Por Gloria B. Rolón L. - grolon@uhora.com.py
Que las actuales condiciones climáticas (continuas tormentas, copiosas lluvias con fuertes ráfagas de viento, y hasta casi petit huracanes) desnudan la precariedad de nuestras ciudades -en realidad desvelan nuestra pertenencia al tercermundismo- no es novedad.
Sin embargo, ante la frecuencia con las que aquellas (las tormentas, digo) se están manifestando y la escasa o nula previsión que, como sociedad, estamos tomando para disminuir sus daños, deben movernos, por lo menos para el plagueo.
Es que así como estamos no podemos seguir.
Se hace urgente, necesario e impostergable, sacudirnos del letargo...si lo que queremos es evitar más muertes tras cada alerta meteorológica que se cumple en el país.
Y para ello no basta solo con encerrarnos en nuestras casas a esperar que la lluvia y el viento pasen. Tenemos que empezar apuntando con el dedo acusador a instituciones del mismo Estado (ANDE, Essap, Ministerio de Obras Públicas) así como a las diferentes municipalidades.
Y nada más oportuno que estos tiempos preelectorales para dar una vuelta más de tuerca. Usted me dirá que está cansado o cansada de las promesas incumplidas de los políticos.
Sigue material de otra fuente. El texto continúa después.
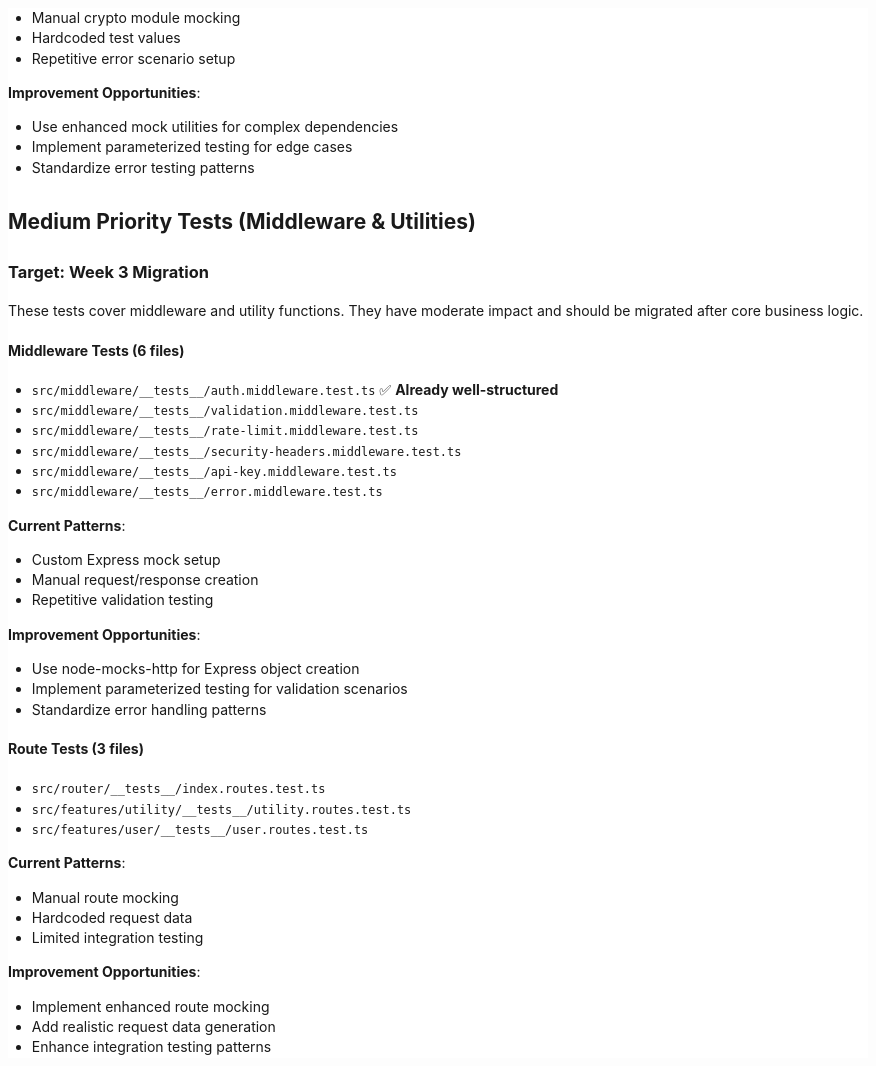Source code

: - Manual crypto module mocking
- Hardcoded test values
- Repetitive error scenario setup

**Improvement Opportunities**:

- Use enhanced mock utilities for complex dependencies
- Implement parameterized testing for edge cases
- Standardize error testing patterns

## Medium Priority Tests (Middleware & Utilities)

### **Target: Week 3 Migration**

These tests cover middleware and utility functions. They have moderate impact and should be migrated after core business
logic.

#### **Middleware Tests (6 files)**

- `src/middleware/__tests__/auth.middleware.test.ts` ✅ **Already well-structured**
- `src/middleware/__tests__/validation.middleware.test.ts`
- `src/middleware/__tests__/rate-limit.middleware.test.ts`
- `src/middleware/__tests__/security-headers.middleware.test.ts`
- `src/middleware/__tests__/api-key.middleware.test.ts`
- `src/middleware/__tests__/error.middleware.test.ts`

**Current Patterns**:

- Custom Express mock setup
- Manual request/response creation
- Repetitive validation testing

**Improvement Opportunities**:

- Use node-mocks-http for Express object creation
- Implement parameterized testing for validation scenarios
- Standardize error handling patterns

#### **Route Tests (3 files)**

- `src/router/__tests__/index.routes.test.ts`
- `src/features/utility/__tests__/utility.routes.test.ts`
- `src/features/user/__tests__/user.routes.test.ts`

**Current Patterns**:

- Manual route mocking
- Hardcoded request data
- Limited integration testing

**Improvement Opportunities**:

- Implement enhanced route mocking
- Add realistic request data generation
- Enhance integration testing patterns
Es probable que tenga razón, pero hasta ahora no escuché a ninguno hablar, por ejemplo, de desagües pluviales, o de un sistema de cableado subterráneo.
Insisto, es inaudito e inadmisible que en pleno siglo XXI y con sendas hidroeléctricas a nuestro favor (Itaipú, Yacyretá, Acaray), tras cada lluvia, barrios, ciudades y hasta regiones completas queden, además de inundadas, sin energía eléctrica.
O lo que es igual de terrible, que localidades de amplias zonas del país queden incomunicadas y aisladas no solo por las caídas de postes del tendido eléctrico sino también por la ausencia de asfaltado o por lo menos un terraplenado decente en sus rutas y caminos.
El Gobierno Central y las autoridades de los diferentes municipios (empezando por los más urbanizados tales como los de Central y Capital) deben asumir su compromiso. El primero, movilizando a las instituciones correspondientes (ANDE, Essap y Obras Públicas), y los segundos podrían comenzar, por ejemplo, con algo tan sencillo pero tan fundamental como controlar la cartelería que abunda en las calles. Aquella no solo poluye los espacios públicos sino que muchas de ellas ponen en riesgo la vida de las personas al estar instaladas tan precariamente.